**EXTRACT PROVIDED:**
********

TV review: Ted Lasso
On paper, this sports comedy series has all the ingredients for a lame cocktail of lazy tropes.
Also, outside of HBO, streaming services have really struggled with sitcoms.
So seeing Ted Lasso on the Apple TV+ menu, I braced myself and prepared to wince.
First warning sign was that it is based on the titular Jason Sudeikis character previously seen only in two NBC Sports' Premier League promos from seven years ago.
Then the premise is fraught with pitfalls – an American football coach is hired to lead a middling EPL team (you know, real football).
We could have seen a brash, dismissive unaware coach – much as the character began – with a tiresome list of fish out of water jokes, everyone English being either posh or Mr Bean and lazy jibes about the beautiful game.
Instead, Ted Lasso is one of the best new comedies this reviewer has seen – and incredibly uplifting too.
It is rare to see a sitcom launch so fully formed and packed with plot threads and ideas.
Even with the great sitcoms, it can take a whole season to settle, dynamics to form and for characters to "find themselves".
Here, everything is so definite and confidently delivered.

********

**DATA EXTRACT:**

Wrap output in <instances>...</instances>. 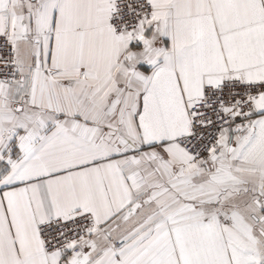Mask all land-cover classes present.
I'll return each mask as SVG.
<instances>
[{
  "label": "snow or ice",
  "instance_id": "snow-or-ice-1",
  "mask_svg": "<svg viewBox=\"0 0 264 264\" xmlns=\"http://www.w3.org/2000/svg\"><path fill=\"white\" fill-rule=\"evenodd\" d=\"M0 264H264V0H0Z\"/></svg>",
  "mask_w": 264,
  "mask_h": 264
}]
</instances>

********

**TASKS:**
1) In the Ted Lasso review, what kind of coach is hired to lead the middling EPL team?
2) Please carry on the Ted Lasso review from its last sentence.

**SET OF ANSWERS:**
1) An American football coach.

2)
Sudeikis plays the proverbial displaced fish to a tee.
On the surface, he is a gentle assault of wholesome "aw shucks" apple-pie charm. Even his outright rejection of tea as "garbage water" comes off as polite.
At first, it is easy to assume he is not fully stocked in the brain department. But that is Lasso's secret weapon against endemic cynicism. Well, that and some mystery biscuits.
Sudeikis also gets to unleash some acting chops. Lasso's phone call with his wife adds a pang of heartache to the perma-happy coach.
Lasso is brought to the UK by Rebecca Welton (Hannah Waddingham) to manage the fictional AFC Richmond, in what appears to be a very naive move by the club's new owner. Except that she is freshly divorced from her unfaithful billionare husband and he loved the club, so she is out to destroy it.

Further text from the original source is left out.